The coefficient of $y$ gives

$$\begin{array}{llll}\hfill 0& =-\frac{3}{64}{a}^5+\frac{3}{8}{a}^{3}b-\frac{3}{4}a{b}^2-2^{10}\mathrm{\Delta }(f)& \hfill & \\ \hfill & =-\frac{3}{64}a{\left(a^2-4b\right)}^2-2^{10}\mathrm{\Delta }(f)& \hfill & \\ \hfill & =-2^{10}\mathrm{\Delta }(f)& \hfill & \end{array}$$

Therefore

$$\mathrm{\Delta }(f)=0.$$

Since $f$ is separable, this is a contradiction, so ${𝜃}_f(y)$ is irreducible.

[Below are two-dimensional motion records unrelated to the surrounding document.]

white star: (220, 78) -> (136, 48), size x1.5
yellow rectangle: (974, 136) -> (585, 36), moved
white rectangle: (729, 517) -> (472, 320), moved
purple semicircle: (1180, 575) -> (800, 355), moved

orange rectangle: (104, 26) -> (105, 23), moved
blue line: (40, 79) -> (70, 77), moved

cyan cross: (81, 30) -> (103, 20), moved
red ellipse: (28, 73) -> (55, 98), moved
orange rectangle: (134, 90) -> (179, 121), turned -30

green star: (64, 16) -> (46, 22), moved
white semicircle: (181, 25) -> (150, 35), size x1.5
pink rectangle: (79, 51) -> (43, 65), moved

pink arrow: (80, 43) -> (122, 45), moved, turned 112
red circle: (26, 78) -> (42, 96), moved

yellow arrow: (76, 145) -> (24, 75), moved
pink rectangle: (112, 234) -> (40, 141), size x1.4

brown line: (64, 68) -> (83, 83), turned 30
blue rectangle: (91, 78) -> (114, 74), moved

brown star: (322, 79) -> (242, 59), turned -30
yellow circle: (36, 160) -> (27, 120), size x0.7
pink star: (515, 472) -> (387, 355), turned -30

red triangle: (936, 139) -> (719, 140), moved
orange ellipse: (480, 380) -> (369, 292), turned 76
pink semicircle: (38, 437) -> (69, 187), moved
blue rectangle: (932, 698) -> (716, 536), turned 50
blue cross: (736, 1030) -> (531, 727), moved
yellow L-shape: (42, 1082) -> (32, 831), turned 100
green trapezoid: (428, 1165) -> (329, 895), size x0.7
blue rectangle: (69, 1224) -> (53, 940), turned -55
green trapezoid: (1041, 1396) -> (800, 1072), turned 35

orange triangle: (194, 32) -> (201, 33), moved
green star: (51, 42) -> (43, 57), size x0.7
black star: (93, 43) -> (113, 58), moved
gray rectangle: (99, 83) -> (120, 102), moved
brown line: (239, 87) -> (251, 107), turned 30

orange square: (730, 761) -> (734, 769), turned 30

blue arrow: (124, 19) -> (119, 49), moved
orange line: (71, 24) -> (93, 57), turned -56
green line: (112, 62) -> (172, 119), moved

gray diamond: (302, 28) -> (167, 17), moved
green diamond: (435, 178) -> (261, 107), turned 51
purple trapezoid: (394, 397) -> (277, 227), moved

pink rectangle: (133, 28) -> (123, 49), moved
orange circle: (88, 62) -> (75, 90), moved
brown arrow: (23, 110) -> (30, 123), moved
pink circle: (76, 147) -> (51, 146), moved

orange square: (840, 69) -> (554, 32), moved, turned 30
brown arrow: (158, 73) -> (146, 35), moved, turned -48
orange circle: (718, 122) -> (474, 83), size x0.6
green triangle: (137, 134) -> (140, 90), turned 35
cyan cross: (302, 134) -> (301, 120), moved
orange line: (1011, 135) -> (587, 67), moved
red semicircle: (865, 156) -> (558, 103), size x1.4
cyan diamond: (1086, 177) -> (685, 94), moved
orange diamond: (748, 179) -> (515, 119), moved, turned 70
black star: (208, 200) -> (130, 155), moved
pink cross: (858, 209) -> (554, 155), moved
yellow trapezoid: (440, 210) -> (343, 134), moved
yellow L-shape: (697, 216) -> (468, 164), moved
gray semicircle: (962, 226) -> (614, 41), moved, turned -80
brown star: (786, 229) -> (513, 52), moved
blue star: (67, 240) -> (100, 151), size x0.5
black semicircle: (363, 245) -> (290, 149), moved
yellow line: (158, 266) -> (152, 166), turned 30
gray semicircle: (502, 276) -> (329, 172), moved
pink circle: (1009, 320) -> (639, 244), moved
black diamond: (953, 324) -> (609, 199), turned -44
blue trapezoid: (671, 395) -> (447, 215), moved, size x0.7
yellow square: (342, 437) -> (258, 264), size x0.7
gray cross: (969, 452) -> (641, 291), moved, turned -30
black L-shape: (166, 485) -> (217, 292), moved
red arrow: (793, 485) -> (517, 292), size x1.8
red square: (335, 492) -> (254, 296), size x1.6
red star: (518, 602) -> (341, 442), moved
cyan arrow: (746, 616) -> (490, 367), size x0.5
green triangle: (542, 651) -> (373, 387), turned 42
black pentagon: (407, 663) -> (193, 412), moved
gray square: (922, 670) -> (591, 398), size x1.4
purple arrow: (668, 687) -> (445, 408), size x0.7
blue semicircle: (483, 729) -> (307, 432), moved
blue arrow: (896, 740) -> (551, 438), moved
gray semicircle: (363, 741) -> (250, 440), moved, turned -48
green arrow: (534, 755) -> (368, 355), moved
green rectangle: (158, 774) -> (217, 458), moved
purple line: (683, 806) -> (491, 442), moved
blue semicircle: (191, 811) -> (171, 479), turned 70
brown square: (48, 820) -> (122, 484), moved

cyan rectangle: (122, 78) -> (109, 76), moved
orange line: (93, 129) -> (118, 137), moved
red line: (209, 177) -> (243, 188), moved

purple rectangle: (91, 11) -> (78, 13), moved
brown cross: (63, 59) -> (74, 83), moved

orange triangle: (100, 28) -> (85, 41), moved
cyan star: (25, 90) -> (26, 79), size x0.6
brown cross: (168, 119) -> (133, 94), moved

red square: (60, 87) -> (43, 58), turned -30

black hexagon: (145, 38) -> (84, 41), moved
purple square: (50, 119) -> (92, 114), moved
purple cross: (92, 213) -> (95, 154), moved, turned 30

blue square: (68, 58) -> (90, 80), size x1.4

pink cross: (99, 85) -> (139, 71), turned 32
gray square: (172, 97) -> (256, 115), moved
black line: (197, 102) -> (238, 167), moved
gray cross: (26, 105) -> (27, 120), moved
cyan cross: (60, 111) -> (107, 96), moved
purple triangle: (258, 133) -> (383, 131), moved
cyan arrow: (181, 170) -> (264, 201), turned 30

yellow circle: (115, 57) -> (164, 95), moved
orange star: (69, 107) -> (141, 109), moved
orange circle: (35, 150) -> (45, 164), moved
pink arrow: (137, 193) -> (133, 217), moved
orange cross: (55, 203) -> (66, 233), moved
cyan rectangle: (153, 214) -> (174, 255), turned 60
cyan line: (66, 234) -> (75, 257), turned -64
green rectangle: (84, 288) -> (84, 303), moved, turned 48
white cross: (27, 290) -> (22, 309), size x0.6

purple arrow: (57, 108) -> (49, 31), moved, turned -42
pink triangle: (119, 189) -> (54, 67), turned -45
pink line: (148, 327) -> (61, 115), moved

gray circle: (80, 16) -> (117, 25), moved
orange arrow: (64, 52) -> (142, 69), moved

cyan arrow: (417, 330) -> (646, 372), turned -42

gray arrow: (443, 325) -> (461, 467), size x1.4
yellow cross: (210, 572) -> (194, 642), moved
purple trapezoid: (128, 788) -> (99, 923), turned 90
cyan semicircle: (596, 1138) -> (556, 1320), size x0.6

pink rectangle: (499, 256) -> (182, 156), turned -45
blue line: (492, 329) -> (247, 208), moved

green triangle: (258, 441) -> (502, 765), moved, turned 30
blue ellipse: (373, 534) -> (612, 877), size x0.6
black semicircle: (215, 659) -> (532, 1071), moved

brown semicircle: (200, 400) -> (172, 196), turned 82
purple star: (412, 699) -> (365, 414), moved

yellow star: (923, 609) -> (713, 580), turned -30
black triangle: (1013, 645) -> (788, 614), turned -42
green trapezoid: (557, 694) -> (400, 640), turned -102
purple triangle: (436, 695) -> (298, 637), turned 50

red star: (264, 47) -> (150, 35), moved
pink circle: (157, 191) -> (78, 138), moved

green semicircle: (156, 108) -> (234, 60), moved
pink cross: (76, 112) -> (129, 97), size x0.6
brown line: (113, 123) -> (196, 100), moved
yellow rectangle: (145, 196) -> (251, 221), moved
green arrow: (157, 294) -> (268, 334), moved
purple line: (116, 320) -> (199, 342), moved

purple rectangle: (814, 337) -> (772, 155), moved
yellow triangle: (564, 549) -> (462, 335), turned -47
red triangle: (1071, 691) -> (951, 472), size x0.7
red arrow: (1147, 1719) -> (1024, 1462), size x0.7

It remains the case where the characteristic is 3. Then the equation

$${𝜃}_f(y)={(y^2+\mathit{ay}+b)}^3={(y^3+b_2{y}^2+b_{4}y+b_6)}^2-2^{10}\mathrm{\Delta }(f)y$$

gives the system

$$\{\begin{array}{cc}0\hfill & =2b_2,\hfill \\ 0\hfill & =b_2^2+2b_4,\hfill \\ 0\hfill & =-a^3+2b_2{b}_4+2b_6,\hfill \end{array}$$

Therefore $b_2=b_4=0$, so the initial equation gives

$$y^6+a^3{y}^3+b^3=y^6+2b_6{y}^3-2^{10}\mathrm{\Delta }(f)y+b_6^2,$$

and we have the same contradiction $\mathrm{\Delta }(f)=0$, and the same conclusion:

${𝜃}_f(y)$ is irreducible over $F$.

We give here the corresponding Sage instructions:

     y,b2,b4,b6,Delta,a,b,c = var(’y,b2,b4,b6,Delta,a,b,c’)
     u = (y^3+b2*y^2+b4*y+b6)^2 - 2^10*Delta*y - (y^2+a*y+b)^3
     u = u.expand().collect(y); u

$$-\left(3a-2b_2\right)y^5-\left(3a^2-b_2^2+3b-2b_4\right)y^4-\left(a^3+6\mathit{ab}-2b_2{b}_4-2b_6\right)y^3-b^3$$

$$-\left(3a^{2}b+3b^2-b_4^2-2b_2{b}_6\right)y^2+b_6^2-\left(3a{b}^2-2b_4{b}_6+1024\mathrm{\Delta }\right)y$$

     eq = [u.coefficient(y^i) for i in range(3,6)]
     solve(eq,b2,b4,b6)

$$\left[\left[b_2=\frac{3}{2}a,b_4=\frac{3}{8}{a}^2+\frac{3}{2}b,b_6=-\frac{1}{16}{a}^3+\frac{3}{4}\mathit{ab}\right]\right]$$

     v = u.coefficient(y^3)
     w = v.subs(b2 == 3/2*a, b4 == 3/8*a^2 + 3/2*b, b6 == -1/16*a^3 + 3/4*a*b)
     w.expand()

$$0$$

     s = u.coefficient(y^2)
     t = s.subs(b2 == 3/2*a, b4 == 3/8*a^2 + 3/2*b, b6 == -1/16*a^3 + 3/4*a*b)
     t.expand().factor()

$$-\frac{3}{64}{\left(a^2-4b\right)}^2$$

     p = u.coefficient(y)
     q = p.subs(b2 == 3/2*a, b4 == 3/8*a^2 + 3/2*b, b6 == -1/16*a^3 + 3/4*a*b)
     q.expand()

$$-\frac{3}{64}{a}^5+\frac{3}{8}{a}^{3}b-\frac{3}{4}a{b}^2-1024\mathrm{\Delta }$$

     q.expand().subs(b = a^2/4)

$$-1024\mathrm{\Delta }$$

We obtained $\mathrm{\Delta }(f)=0$.